==== Exercise passage ====
Live album by Dave Burrell
- Released: June 8, 2004
- Recorded: December 2003
- Genre: Avant-garde jazz
- Label: High Two Records
- Producer: Dave Burrell

Dave Burrell chronology
| Recital (2001) | Expansion (2004) | Margy Pargy (2005) |

= Expansion (album) =

Expansion is a live album released by jazz pianist Dave Burrell. It was recorded during a number of concerts in December 2003 and was released on June 8, 2004 by High Two.

The group that Burrell toured with was referred to as the Full-Blown Trio and included Burrell, Andrew Cyrille (drums) and William Parker (bass).
====
■ **Tasks**
[1] Using the Expansion entry, answer each of these questions:
(a) Which label released the album?
(b) Which album comes after Expansion in the Dave Burrell chronology?
(c) What instrument does William Parker play in the touring group?
[2] Name every member of the Full-Blown Trio according to the Expansion entry.
The listing that comes next is separate material and has no connection to the Expansion entry.
==== Provided information ====
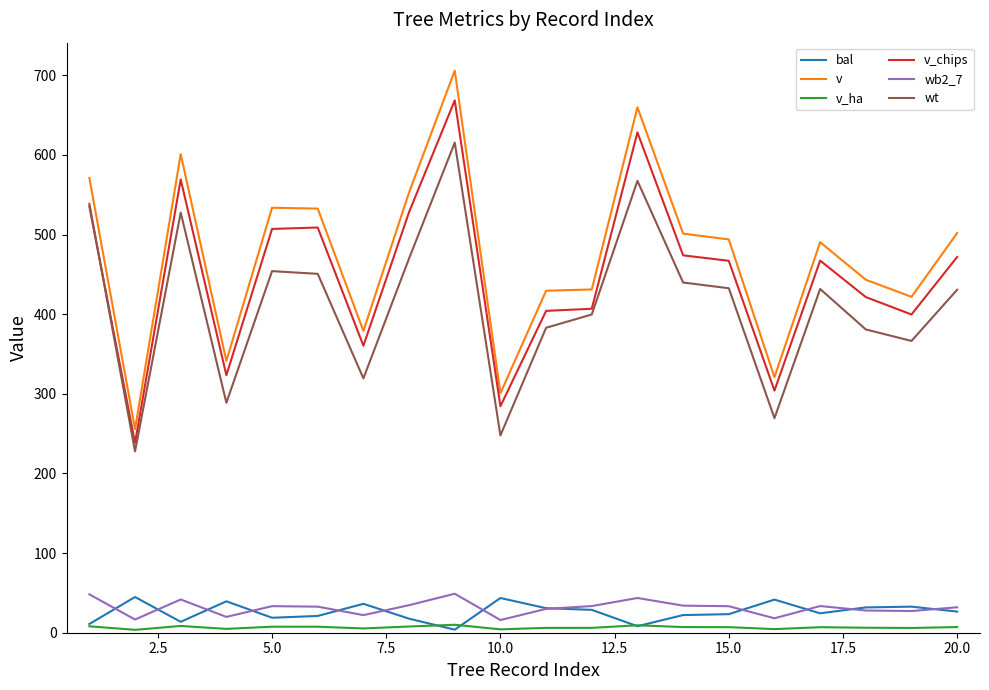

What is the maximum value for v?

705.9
====
==== Provided information ====
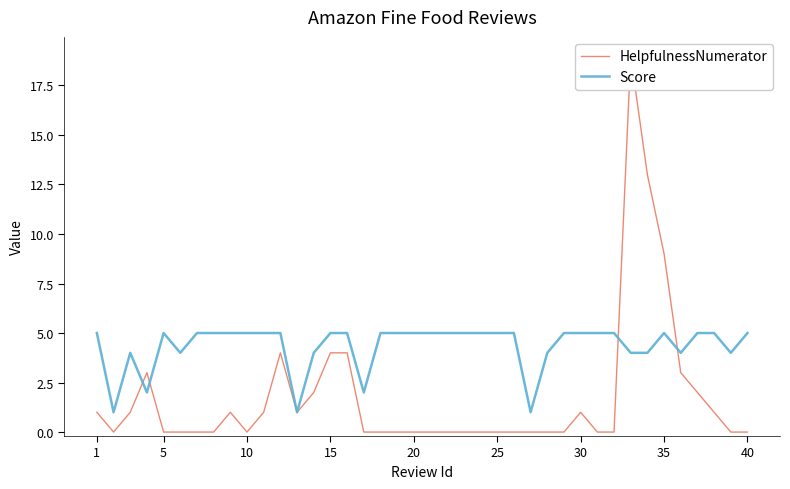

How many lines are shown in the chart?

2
====
■ **Solution list**
[1]
(a) High Two Records
(b) Margy Pargy (2005)
(c) Bass

[2] Dave Burrell, Andrew Cyrille, William Parker